_SELECTED PASSAGE_:
5 Stars 4 Stars 3 Stars 2 Stars 1 Star 4.7 from 20 reviews
  • Author: Dina
  • Prep Time: 15 minutes
  • Cook Time: 45 minutes
  • Total Time: 1 hour
  • Yield: 6 servings
  • Category: Main Course
  • Method: Stovetop
  • Cuisine: Mexican

Description

This Chicken Poblano Soup is a hearty and flavorful dish featuring tender chicken breast, roasted poblano peppers, black beans, corn, and a creamy blend of cheeses. With a blend of spices and a touch of beer for deglazing, this soup offers a rich and comforting taste perfect for any dinner.


Ingredients

Scale

Seasonings

  • ¾ teaspoon chili powder
  • ¾ teaspoon mustard powder
  • ¾ teaspoon oregano
  • ¾ teaspoon smoked paprika
  • ¾ teaspoon cumin
  • ¼ teaspoon onion powder
  • ¼ teaspoon garlic powder

Main Ingredients

  • 1-2 tablespoons avocado oil
  • 1 lb. boneless skinless chicken breast
  • Salt, to taste
  • Pepper, to taste
  • ½ cup beer (such as Bud Light, Corona, or Pale Ale)
  • 2 tablespoons butter
  • 1 small yellow onion, diced
  • 3 poblano peppers, seeded and diced
  • 3 cloves garlic, minced
  • 2 tablespoons tomato paste
  • 1-2 teaspoons hot sauce (Frank’s recommended)

_DATASET RECORDS_:
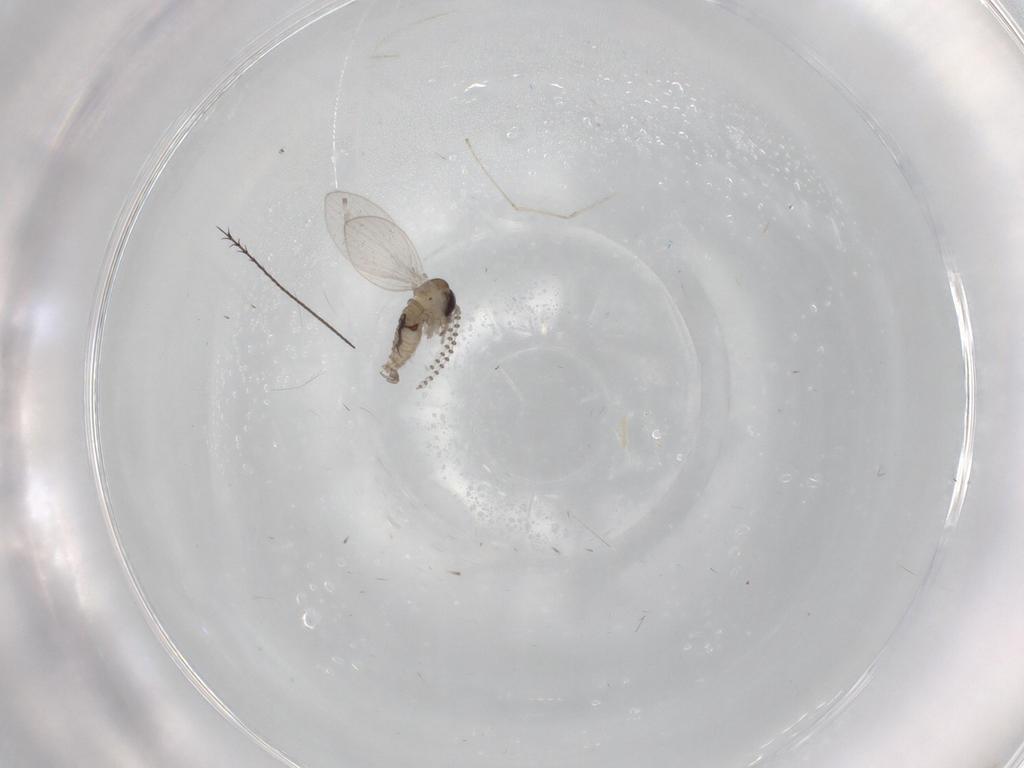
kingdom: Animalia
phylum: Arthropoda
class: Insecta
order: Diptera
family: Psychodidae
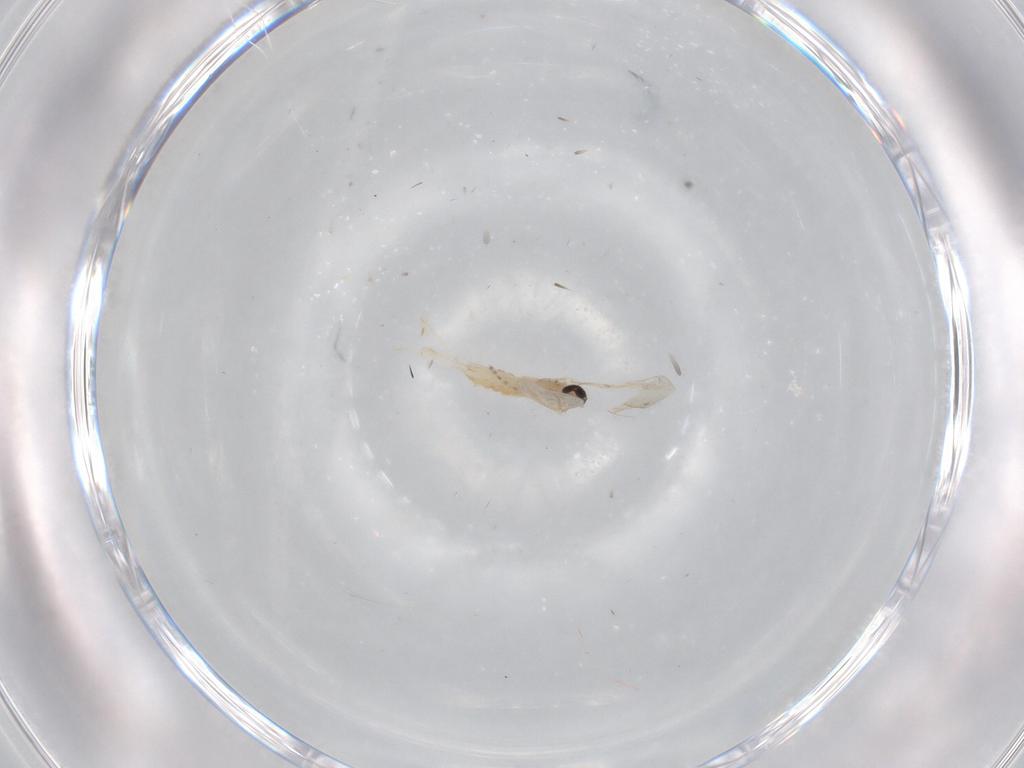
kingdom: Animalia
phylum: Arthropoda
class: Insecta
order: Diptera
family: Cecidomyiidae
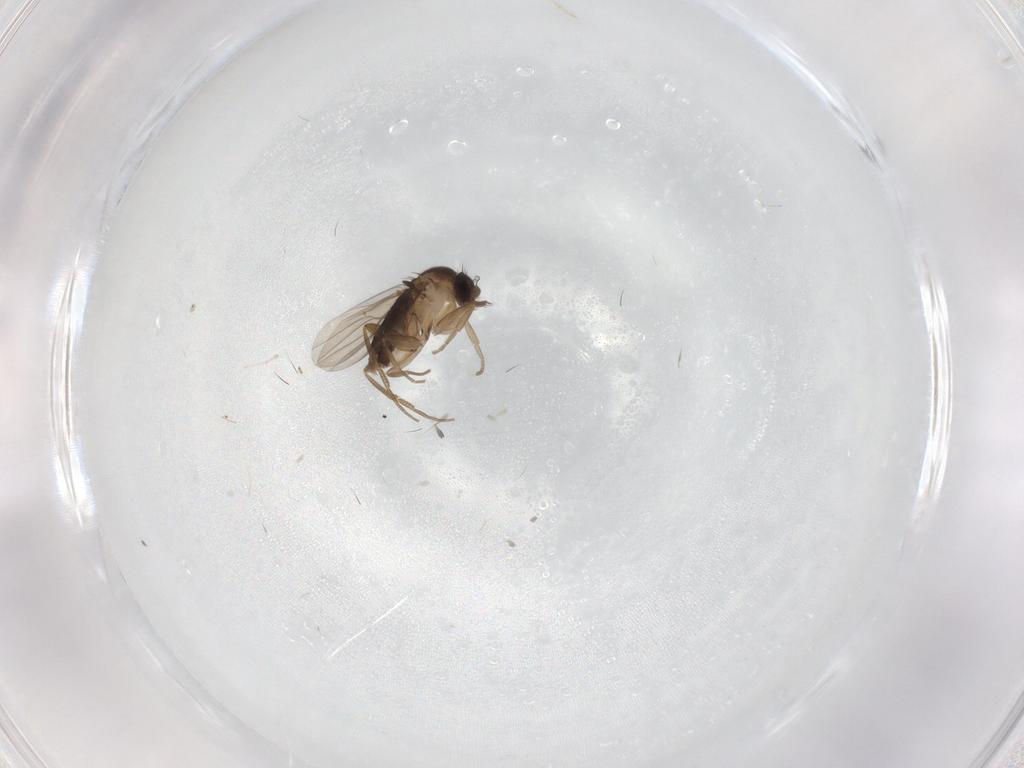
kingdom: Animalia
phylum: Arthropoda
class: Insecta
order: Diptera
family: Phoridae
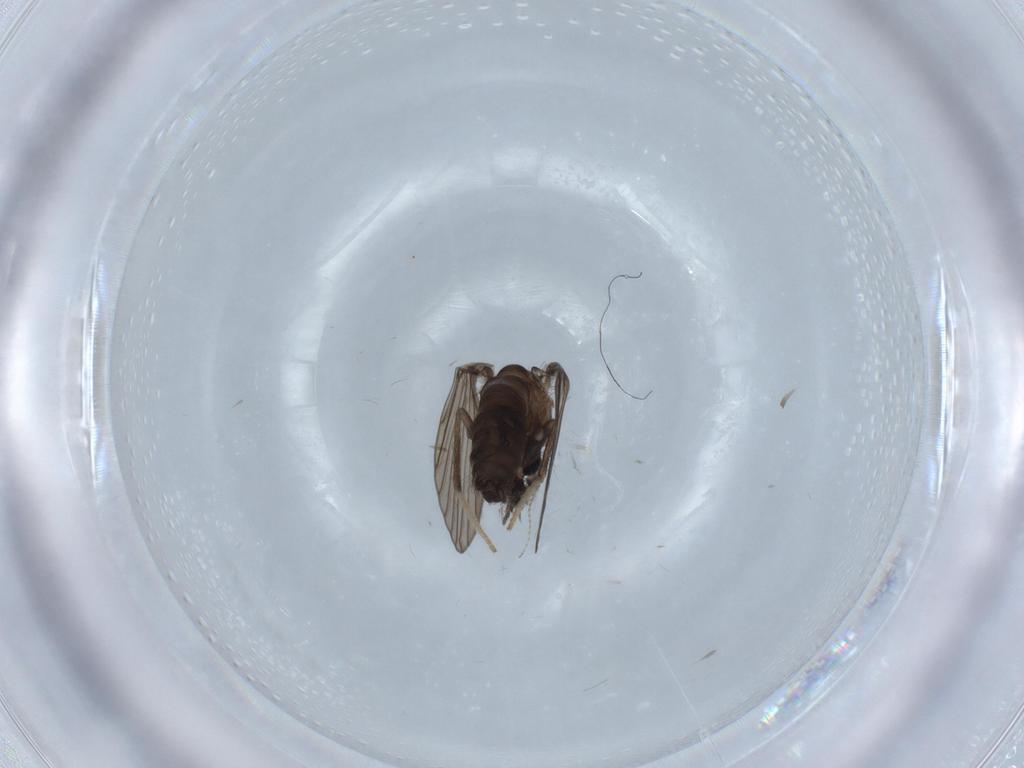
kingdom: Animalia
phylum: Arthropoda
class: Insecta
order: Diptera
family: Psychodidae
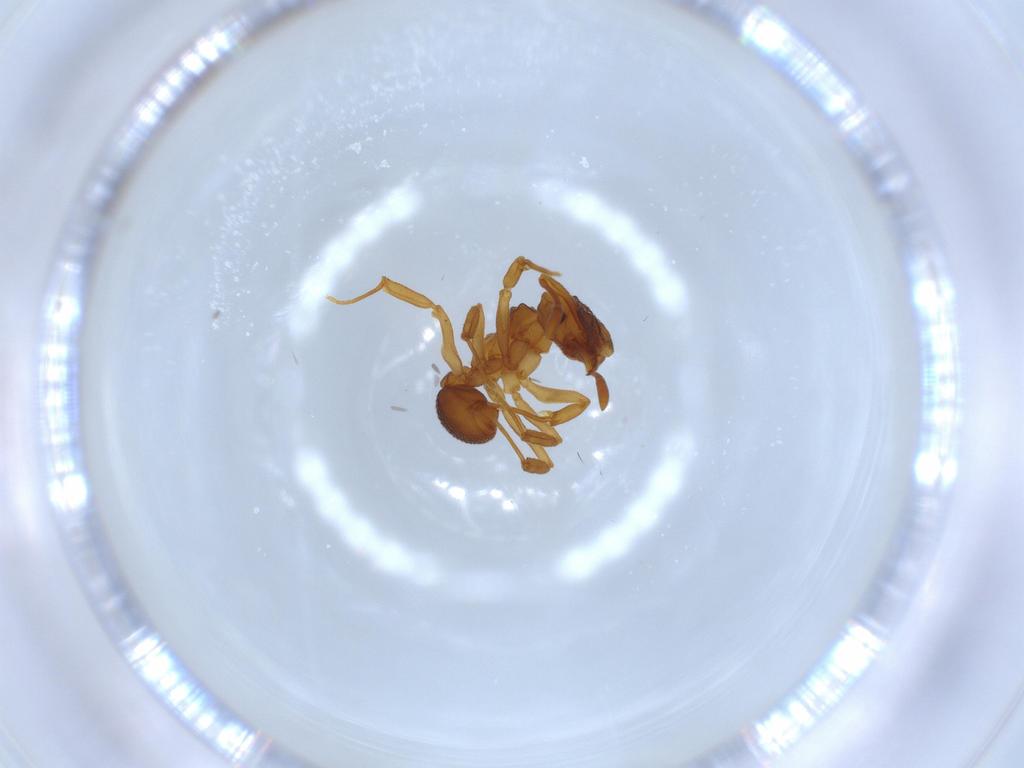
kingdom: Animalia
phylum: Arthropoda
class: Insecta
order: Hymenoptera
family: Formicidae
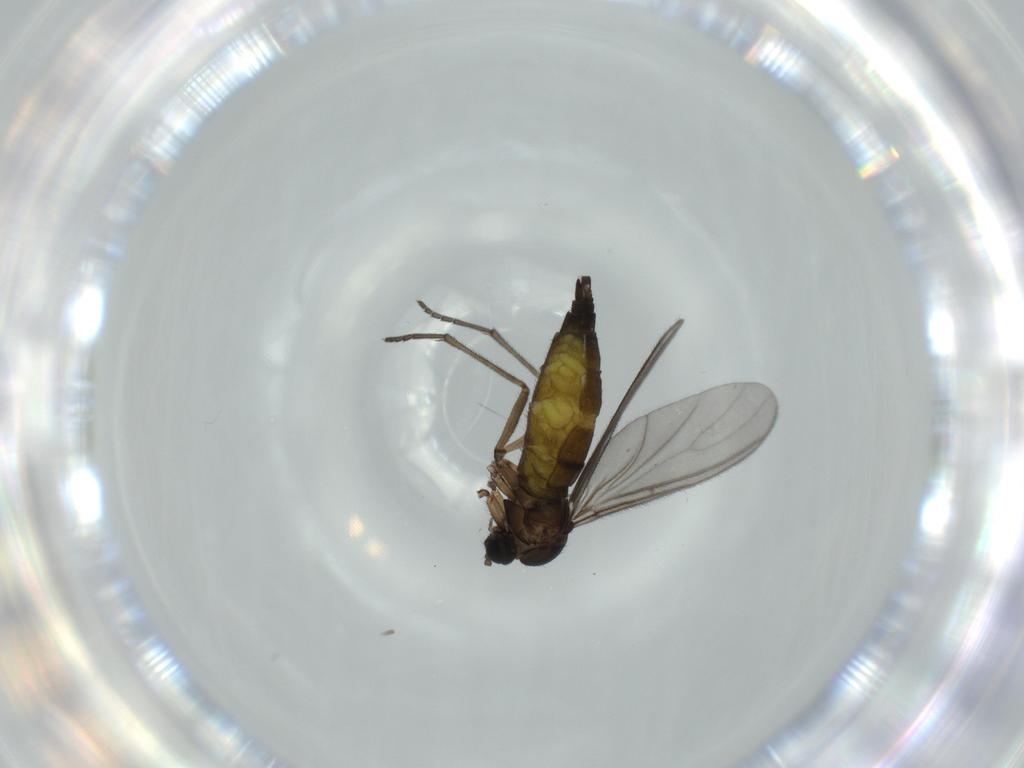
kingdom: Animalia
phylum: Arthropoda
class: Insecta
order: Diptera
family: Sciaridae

_EXERCISE BRIEF_:
Please answer these questions about the chicken poblano soup recipe above:
(a) What total time does the recipe list?
(b) How many poblano peppers does it call for?
(c) How much beer goes into the soup?

_WRITTEN ANSWER_:
(a) 1 hour
(b) 3
(c) ½ cup